Je remercie à cet égard nos collègues députés des Français de l'étranger, que nous avons sollicités et qui ont tous tenu à alimenter notre rapport.

La question du bon niveau de pilotage reste posée à long terme, même si, à court terme, il serait peut-être pertinent de marquer une pause : les réseaux culturels, d'enseignement supérieur et d'expertise sont en bouleversement permanent depuis cinq ans !

Voulons-nous mener une politique d'influence culturelle très étendue parce que c'est un vecteur essentiel pour la France et parce que nous avons un message universel à délivrer dans ce domaine ? Si tel est le cas, il peut être intéressant de mettre en place l'équivalent de l'Institut Cervantès, de l'Institut Goethe ou du British Council.
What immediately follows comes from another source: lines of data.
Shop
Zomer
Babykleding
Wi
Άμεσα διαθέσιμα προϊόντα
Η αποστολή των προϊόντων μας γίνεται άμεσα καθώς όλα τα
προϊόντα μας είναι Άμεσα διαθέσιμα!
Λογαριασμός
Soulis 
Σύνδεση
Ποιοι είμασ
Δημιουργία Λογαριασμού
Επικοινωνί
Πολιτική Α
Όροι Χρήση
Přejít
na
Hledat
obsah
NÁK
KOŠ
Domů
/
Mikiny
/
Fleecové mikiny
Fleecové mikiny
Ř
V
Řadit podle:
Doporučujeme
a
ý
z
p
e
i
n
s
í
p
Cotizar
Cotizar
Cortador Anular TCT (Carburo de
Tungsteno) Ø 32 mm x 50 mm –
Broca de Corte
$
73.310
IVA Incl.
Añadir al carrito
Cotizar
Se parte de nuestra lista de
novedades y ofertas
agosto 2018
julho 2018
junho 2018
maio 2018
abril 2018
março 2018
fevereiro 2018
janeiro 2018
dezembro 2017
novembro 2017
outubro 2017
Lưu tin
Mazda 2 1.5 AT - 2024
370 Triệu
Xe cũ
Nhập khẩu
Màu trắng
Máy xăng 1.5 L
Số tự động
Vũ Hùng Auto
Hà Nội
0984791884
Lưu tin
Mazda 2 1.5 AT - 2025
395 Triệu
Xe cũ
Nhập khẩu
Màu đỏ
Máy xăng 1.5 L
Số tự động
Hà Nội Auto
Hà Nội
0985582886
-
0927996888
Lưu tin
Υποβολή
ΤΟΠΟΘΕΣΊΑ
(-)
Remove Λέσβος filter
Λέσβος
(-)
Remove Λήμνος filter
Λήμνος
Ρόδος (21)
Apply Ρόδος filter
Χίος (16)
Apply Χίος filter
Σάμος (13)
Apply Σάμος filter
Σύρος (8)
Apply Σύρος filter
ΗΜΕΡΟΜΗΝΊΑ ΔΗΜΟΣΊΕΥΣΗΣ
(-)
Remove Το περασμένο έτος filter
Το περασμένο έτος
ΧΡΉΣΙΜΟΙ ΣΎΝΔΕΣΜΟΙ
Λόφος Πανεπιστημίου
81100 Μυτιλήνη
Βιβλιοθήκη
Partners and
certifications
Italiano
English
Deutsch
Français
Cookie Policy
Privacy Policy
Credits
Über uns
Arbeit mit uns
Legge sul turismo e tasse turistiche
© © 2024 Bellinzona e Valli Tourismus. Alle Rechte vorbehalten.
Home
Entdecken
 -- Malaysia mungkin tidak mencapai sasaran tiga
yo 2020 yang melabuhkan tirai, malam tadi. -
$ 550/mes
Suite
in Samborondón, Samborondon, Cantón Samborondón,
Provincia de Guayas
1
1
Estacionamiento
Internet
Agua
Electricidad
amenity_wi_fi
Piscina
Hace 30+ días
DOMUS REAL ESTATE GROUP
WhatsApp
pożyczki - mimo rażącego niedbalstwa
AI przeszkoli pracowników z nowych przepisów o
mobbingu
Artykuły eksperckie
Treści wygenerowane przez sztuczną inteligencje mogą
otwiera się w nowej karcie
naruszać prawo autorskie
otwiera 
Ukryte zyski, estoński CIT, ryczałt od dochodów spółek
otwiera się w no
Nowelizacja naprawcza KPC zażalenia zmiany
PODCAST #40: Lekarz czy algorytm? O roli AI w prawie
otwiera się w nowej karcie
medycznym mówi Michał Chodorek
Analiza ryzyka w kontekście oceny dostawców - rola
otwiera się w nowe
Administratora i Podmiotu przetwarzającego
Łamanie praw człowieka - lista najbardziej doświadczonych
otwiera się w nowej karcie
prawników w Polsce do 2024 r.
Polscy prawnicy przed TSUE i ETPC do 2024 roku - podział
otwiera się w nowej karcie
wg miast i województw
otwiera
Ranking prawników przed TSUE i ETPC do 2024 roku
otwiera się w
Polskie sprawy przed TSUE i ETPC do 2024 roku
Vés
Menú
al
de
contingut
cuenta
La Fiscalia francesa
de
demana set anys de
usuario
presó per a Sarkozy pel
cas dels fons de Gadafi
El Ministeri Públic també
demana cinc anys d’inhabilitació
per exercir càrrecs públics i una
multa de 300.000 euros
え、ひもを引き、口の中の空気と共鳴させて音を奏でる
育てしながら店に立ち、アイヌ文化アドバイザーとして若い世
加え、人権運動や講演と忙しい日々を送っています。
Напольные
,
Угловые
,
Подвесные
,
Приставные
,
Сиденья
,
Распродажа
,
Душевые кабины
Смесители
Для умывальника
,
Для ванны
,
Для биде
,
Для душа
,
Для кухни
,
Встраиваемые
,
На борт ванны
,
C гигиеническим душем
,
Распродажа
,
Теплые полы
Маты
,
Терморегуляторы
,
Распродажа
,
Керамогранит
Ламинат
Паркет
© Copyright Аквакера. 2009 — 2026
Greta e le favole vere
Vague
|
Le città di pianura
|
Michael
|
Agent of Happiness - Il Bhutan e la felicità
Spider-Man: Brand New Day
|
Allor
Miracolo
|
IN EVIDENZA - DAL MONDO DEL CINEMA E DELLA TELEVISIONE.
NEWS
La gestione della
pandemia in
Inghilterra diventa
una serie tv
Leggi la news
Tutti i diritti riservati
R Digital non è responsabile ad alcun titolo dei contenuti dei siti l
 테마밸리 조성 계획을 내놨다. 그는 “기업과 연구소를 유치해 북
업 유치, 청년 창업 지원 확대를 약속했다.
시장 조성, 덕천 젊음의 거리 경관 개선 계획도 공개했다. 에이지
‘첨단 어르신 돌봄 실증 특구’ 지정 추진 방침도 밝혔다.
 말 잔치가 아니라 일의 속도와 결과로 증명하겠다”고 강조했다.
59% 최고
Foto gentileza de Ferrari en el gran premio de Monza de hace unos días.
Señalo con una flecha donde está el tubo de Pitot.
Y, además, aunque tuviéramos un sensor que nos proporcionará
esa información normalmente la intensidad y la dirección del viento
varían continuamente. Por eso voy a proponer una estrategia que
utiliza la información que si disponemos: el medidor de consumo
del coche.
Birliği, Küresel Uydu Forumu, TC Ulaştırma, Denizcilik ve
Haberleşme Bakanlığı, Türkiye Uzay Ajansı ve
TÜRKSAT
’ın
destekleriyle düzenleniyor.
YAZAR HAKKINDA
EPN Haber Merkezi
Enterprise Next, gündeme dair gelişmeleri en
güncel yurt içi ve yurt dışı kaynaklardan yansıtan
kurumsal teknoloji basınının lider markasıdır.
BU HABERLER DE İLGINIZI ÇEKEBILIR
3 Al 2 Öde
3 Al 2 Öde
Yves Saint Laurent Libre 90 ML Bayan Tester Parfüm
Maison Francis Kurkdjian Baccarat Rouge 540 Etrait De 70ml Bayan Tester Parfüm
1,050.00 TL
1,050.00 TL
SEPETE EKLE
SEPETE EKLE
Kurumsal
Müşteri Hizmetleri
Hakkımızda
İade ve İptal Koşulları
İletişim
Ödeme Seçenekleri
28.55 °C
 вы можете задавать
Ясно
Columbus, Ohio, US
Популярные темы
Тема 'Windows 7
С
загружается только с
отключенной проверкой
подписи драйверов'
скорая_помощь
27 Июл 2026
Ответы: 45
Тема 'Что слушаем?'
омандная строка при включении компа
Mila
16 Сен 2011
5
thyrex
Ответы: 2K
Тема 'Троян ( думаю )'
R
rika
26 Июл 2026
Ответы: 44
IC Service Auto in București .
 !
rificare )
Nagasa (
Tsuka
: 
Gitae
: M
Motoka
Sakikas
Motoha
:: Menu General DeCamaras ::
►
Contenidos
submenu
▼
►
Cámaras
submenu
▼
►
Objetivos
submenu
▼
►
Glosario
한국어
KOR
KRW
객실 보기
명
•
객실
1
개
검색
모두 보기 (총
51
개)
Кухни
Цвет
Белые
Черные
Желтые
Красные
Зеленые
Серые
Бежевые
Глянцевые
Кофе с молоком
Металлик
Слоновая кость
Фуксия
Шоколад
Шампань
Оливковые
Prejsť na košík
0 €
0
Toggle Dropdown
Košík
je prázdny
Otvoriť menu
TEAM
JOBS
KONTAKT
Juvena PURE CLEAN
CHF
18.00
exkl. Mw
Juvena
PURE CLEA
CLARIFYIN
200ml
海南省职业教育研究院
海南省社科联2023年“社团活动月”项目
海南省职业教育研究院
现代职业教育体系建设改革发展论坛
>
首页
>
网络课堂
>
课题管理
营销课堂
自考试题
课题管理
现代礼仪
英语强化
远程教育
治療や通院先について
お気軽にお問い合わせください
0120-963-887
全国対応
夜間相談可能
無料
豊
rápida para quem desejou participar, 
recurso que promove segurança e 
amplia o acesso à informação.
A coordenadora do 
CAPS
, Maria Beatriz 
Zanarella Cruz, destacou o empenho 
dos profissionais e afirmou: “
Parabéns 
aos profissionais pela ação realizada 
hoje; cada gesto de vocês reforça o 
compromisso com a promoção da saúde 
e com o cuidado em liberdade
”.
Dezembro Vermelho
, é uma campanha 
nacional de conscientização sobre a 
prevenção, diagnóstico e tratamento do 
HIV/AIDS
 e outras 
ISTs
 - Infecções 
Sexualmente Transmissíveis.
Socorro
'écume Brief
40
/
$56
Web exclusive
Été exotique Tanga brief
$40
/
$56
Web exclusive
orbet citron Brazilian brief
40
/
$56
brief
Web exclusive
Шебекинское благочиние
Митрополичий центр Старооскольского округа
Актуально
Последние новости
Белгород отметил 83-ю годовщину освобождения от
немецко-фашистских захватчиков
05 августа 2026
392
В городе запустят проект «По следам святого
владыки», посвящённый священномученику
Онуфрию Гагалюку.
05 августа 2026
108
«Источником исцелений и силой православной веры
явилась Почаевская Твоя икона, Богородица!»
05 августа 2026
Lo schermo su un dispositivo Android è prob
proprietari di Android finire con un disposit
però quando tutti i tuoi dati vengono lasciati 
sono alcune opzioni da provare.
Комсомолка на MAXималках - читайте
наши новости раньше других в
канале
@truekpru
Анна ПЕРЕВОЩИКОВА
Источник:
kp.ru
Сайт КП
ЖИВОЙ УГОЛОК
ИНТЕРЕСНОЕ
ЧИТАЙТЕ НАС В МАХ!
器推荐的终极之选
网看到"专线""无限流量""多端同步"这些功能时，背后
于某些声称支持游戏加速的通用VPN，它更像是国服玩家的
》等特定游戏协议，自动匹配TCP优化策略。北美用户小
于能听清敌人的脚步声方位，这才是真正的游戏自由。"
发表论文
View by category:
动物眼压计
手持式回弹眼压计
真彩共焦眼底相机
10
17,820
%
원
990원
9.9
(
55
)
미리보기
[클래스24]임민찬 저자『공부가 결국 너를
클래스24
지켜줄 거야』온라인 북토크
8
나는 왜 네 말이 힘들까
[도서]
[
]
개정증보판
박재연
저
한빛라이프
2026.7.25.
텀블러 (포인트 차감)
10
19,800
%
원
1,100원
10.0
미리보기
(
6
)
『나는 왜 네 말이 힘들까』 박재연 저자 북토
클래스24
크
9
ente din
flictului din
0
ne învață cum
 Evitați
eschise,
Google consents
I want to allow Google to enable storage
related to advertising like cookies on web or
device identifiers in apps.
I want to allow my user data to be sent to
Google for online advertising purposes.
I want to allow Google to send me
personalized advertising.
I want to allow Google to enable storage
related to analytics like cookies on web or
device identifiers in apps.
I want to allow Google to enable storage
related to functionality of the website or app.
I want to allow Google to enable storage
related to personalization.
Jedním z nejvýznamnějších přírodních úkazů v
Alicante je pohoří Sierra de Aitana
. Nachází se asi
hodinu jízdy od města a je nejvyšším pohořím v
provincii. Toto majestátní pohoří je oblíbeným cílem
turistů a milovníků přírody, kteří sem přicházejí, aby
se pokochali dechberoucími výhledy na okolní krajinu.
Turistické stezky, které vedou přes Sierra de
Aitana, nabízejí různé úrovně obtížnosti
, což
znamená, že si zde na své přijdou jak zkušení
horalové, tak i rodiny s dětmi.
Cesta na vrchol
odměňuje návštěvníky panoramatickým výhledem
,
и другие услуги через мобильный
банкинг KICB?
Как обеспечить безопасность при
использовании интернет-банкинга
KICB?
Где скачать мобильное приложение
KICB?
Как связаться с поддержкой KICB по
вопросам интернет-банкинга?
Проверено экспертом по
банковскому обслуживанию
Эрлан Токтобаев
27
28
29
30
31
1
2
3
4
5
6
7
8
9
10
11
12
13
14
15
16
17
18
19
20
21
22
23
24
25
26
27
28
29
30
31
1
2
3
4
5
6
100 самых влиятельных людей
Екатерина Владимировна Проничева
Mais si nous souhaitons privilégier une cohérence pays par pays, ce ne sera pas la bonne solution.

Il serait intéressant de reprendre les expériences sur le terrain pour en arriver, à terme, à un grand institut, tout en veillant à la cohérence entre l'organisation locale et l'organisation nationale. Aujourd'hui, c'est un même service de l'ambassade qui s'occupe de la coopération, du développement, de la culture, de l'éducation, c'est-à-dire d'une multitude de sujets. Si l'on crée une grande agence nationale, il faudra qu'elle ait également ces compétences.